WESTPORT, CONN.: The 2008 death of David Foster Wallace—the author of such works as the monumental novel Infinite Jest—left playwright Carly Mensch mourning the premature extinguishing of a bright literary light. She credits Wallace’s work as an inspiration for her new play Oblivion.
According to Mensch, “A lot of his writing is about this moral quandary: How do we figure out what moral values are endorsable in a morally relative universe? How do you be a good person despite the rapidly changing, technologically obsessed 21st-century world we live in?”
The testing of seemingly solid worldviews by life’s chaotic surprises lies at the heart of Oblivion, which plays at Connecticut’s Westport Country Playhouse Aug. 20–Sept. 7. The play revolves around a pair of “laid-back” Brooklyn parents whose 16-year-old daughter refuses to reveal where she spent the weekend after claiming to be on a college recruiting trip.

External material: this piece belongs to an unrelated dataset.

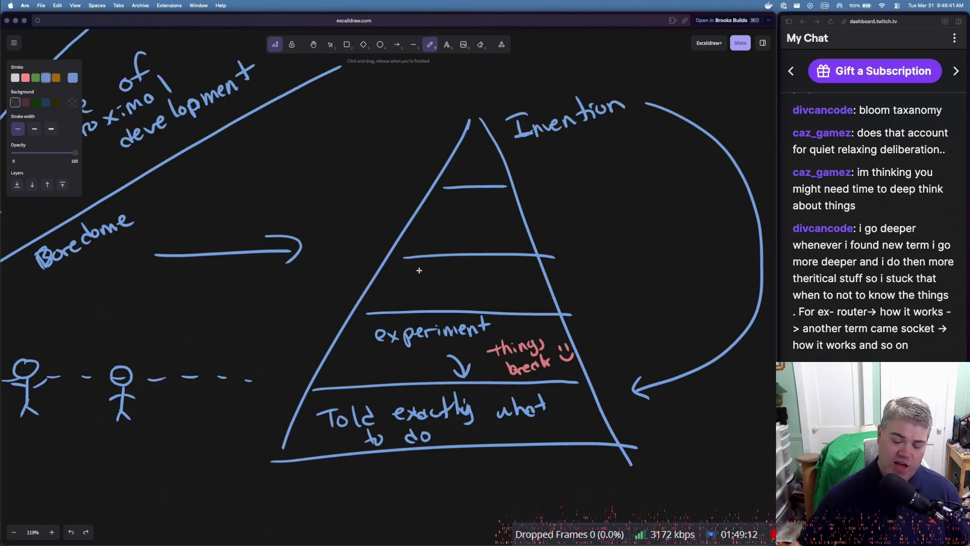
scroll(418, 270, up, 2)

When the truth comes out, the couple’s ethos of progressive acceptance begins to splinter.
Mensch’s adoration for Wallace is refracted in the text itself. Film critic Pauline Kael becomes a figure of obsession for the daughter’s friend, a teenage film geek who writes letters to the revered writer without realizing that she is deceased. By inserting Kael into the play, Mensch saw an opportunity to explore the little-discussed relationship between artists and critics, as well as to honor another writer she admires.
“I just love how fun and conversational Kael’s writing was,” Mensch said. “She didn’t feel like a critic; she felt like your best friend gushing over actors with you. And yet at the same time, she was wickedly smart and tapping into big ideas, writing with this zoomed-out perspective.”
The influence of both Wallace and Kael on the playwright shines through in Oblivion’s joining of messy emotion, intellectual heft, and idiosyncratic verbal wit. According to director Mark Brokaw, Mensch is “one of those people who can combine great humor with great gravity.”